The authors advocate that the kidney should be preserved whenever possible, despite most RPS lying in close relation to the kidney and many arise in the peri-renal fat. The reasoning behind this is for patients to better tolerate nephrotoxic ifosfamide-based chemotherapy should they develop unresectable or distant disease in the future. It must be noted that ifosfamide-based chemotherapy treatment is not associated with an overall survival benefit in either the adjuvant or palliative setting.11 It should be considered with caution to preserve the kidney whenever possible, as this may compromise the quality of local treatment during the first operation in order to facilitate potentially systemic treatment which has no overall survival benefit. The first operation, which is the best opportunity to perform the only operation which may determine the ultimate outcome. Performing a piecemeal or R2 resection should be strongly discouraged, even though in this study it did not predict patterns of locoregional recurrence. Macroscopic complete resection without tumor rupture remains the principal surgical treatment for all sarcomas, including retroperitoneal sarcomas. En bloc resection should be planned to include adherent organs and structures to improve the chance of achieving a microscopically clear margin. Judgment must be used in deciding which adjacent viscera and vital structures to sacrifice, considering the potential for local control and long-term survival, but balanced against the inherent tumor biology and surgical morbidity of extended resections.

The most important change in surgical oncology has been the concept of concentrating rare and complex operations in high-volume specialist centers leading to improved short- and long-term outcomes. Strong evidence also exists to demonstrate better outcomes for RPS managed in centralized multidisciplinary specialist centers.7,13,14 The multidisciplinary team that makes management decisions should include a surgeon with specialized training in resection of RPS, with an understanding and recognition of the biologic behaviour, response to different treatment and clinical outcomes according to histological subtype.
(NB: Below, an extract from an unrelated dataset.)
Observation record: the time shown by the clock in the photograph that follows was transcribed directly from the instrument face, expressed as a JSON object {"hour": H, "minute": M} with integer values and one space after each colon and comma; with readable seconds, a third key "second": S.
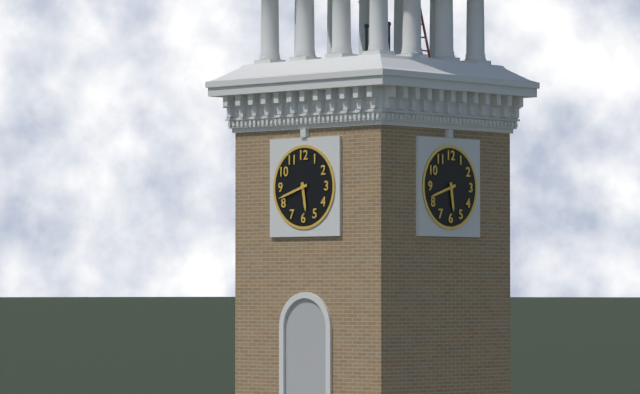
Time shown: {"hour": 5, "minute": 42}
Sarcoma surgeons in specialist high-volume centers should have specific anatomical knowledge of the retroperitoneal space, and develop skills and experience to better select patients where a complete resection would be possible, better judgment to determine the extent of organ resection required to obtain complete resection, and develop skills to be more comfortable with performing a complex multivisceral en bloc resection. In specialist sarcoma units, patients will have the opportunity to be considered for international collaborative prospective trials and entry into a prospective database. To ensure the optimal outcome for every patient with an RPS, countries should develop a national strategy to concentrate treatment within specialist sarcoma centers.